Zond program (Зонд; Russian for "probe") was a Soviet robotic spacecraft program launched between 1964 and 1970, using two spacecraft series, one for interplanetary exploration, and the other for lunar exploration.

Program details 
The program had two series of spacecraft. The first series, based on the 3MV planetary probe, was intended to gather information about nearby planets. The second series of test spacecraft were intended as a precursor to crewed circumlunar loop flights, using a stripped-down variant of Soyuz spacecraft, consisting of the service and descent modules, but lacking the orbital module

The Government of the Soviet Union had suppressed failed Space Race missions information to prevent bad publicity during the height of the Cold War and the Space Race. Since the fall of the Soviet Union in 1991, much previously restricted information became available.

Zond 1964A 

Zond 1964A a SL-6/A-2-e launch vehicle launched 4 June 1964, failed to achieve Earth orbit. The problem was found to be a faulty valve, that failed 104 seconds after launch. The payload was Molniya-1 No.2, a Soviet communications satellite.

□ □ □ □

* [Instructions]
(A) In the passage on the Zond program, what was the first series of spacecraft based on?
(B) Rewrite everything from "Program details" down to "information became available." in the passage on the Zond program, putting "USSR" wherever "Soviet Union" appears.

□ □ □ □

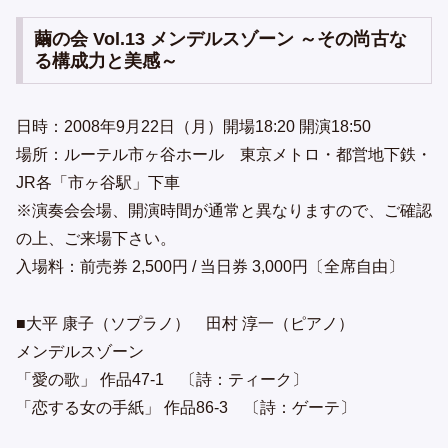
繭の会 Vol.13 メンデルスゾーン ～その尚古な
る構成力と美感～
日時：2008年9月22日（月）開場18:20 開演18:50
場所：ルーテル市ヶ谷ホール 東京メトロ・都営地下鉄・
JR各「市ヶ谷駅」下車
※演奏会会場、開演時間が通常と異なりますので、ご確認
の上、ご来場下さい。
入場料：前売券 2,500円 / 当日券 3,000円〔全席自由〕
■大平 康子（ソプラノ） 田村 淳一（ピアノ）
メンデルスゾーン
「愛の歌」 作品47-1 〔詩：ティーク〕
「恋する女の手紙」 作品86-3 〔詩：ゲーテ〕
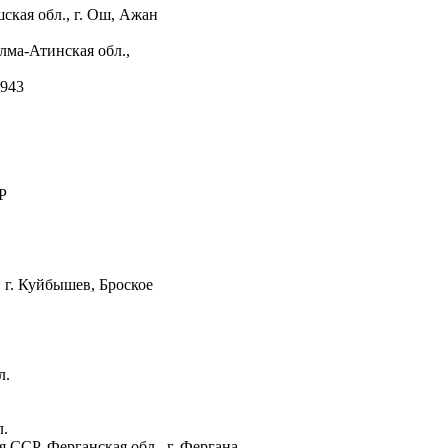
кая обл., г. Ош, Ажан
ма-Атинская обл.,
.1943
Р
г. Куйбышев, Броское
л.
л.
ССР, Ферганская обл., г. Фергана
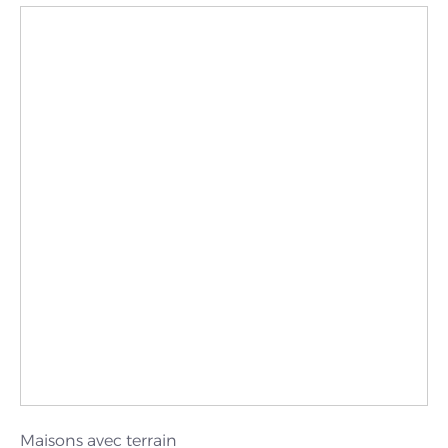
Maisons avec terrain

□ □ □ □

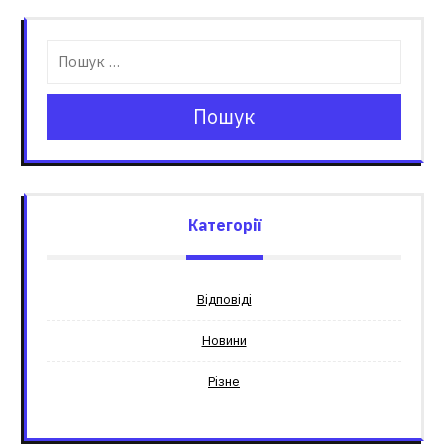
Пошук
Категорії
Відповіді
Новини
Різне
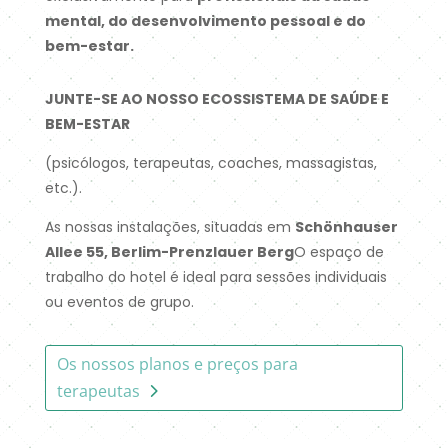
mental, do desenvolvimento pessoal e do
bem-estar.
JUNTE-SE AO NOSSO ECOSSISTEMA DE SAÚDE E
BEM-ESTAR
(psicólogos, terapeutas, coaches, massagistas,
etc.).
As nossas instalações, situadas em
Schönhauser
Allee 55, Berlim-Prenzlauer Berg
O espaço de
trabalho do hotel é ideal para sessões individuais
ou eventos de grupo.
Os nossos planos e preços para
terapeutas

□ □ □ □

* [Task-by-task answers]
(A) The 3MV planetary probe.

(B)
Program details 
The program had two series of spacecraft. The first series, based on the 3MV planetary probe, was intended to gather information about nearby planets. The second series of test spacecraft were intended as a precursor to crewed circumlunar loop flights, using a stripped-down variant of Soyuz spacecraft, consisting of the service and descent modules, but lacking the orbital module

The Government of the USSR had suppressed failed Space Race missions information to prevent bad publicity during the height of the Cold War and the Space Race. Since the fall of the USSR in 1991, much previously restricted information became available.